---------- RECORDS PROVIDED ----------

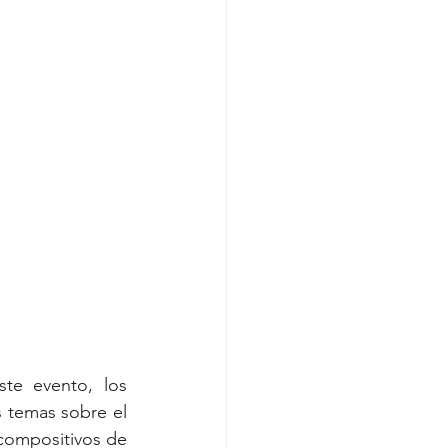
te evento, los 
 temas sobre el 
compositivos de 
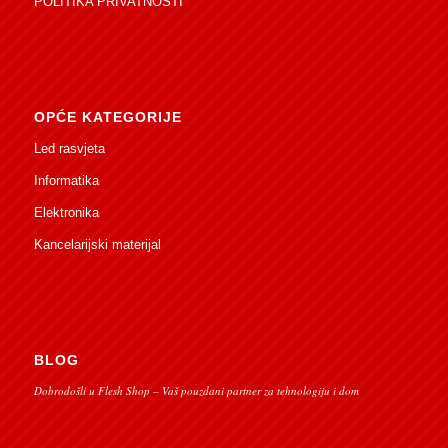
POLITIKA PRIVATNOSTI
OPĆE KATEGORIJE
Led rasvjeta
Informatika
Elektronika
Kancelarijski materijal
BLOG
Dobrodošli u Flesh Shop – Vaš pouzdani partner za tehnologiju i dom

----------

### EXERCISE PROMPT
Beginning at the line that holds "Informatika", reproduce each line of the records above down to and including the last one.

### SOLUTION BELOW
Informatika
Elektronika
Kancelarijski materijal
BLOG
Dobrodošli u Flesh Shop – Vaš pouzdani partner za tehnologiju i dom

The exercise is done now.